1.作中での人物のクロースアップはかなり頻繁だが、
それは構図から逃避するための安易なものでは決してなく、
一個の生命の個性を、感情を強固に描写するためのものに相違ない。
米軍のヘリが落とした照明弾用パラシュートを見つけては喜び、
米軍兵士を見事に威嚇し退散させた大蛇を振り回しては喜ぶ
ラム・トイとグエン・トゥイ・アンの農民夫婦。
そのパラシュートを利用して衣服を縫う。
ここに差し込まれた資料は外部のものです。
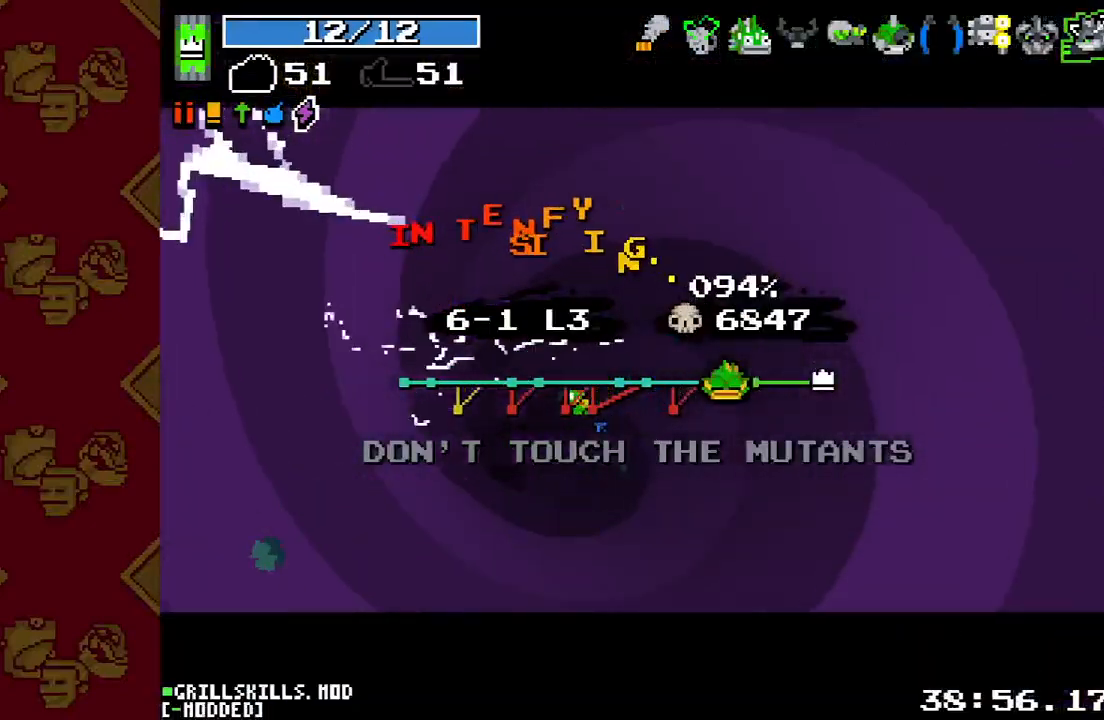
{"buttons": [], "left_stick": "center", "right_stick": "center", "events": []}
大蛇の皮を剥いで太鼓を作る。
ヘリに見つからないよう、木々の枝を揺すって炊事の煙を拡散させる。
赤ん坊をビニール袋に包み、共に水中に隠れて空襲から守る。
そうした生活の一部としての戦争描写もまた、
彼らの印象的な表情と共に、丹念かつ具体的だ。
同時代の体験者ならではの顔であり、居住まいであり、リアクションである。
同時に米軍パイロット側のと表情のドラマも並行することで、
ラストにおいてその妻子の顔写真と、それが燃える様を見つめる
グエン・トゥイ・アンの表情が胸を打つ。
そして、時に詩的な趣きをみせるメコンデルタの葦原の情景描写も瑞々しく
素晴らしい。
ヘリに狙撃されるシーンの仰角・俯瞰のカメラワークが醸成する迫真の緊迫感は、
『北北西に進路を取れ』のトウモロコシ畑にも決して負けない。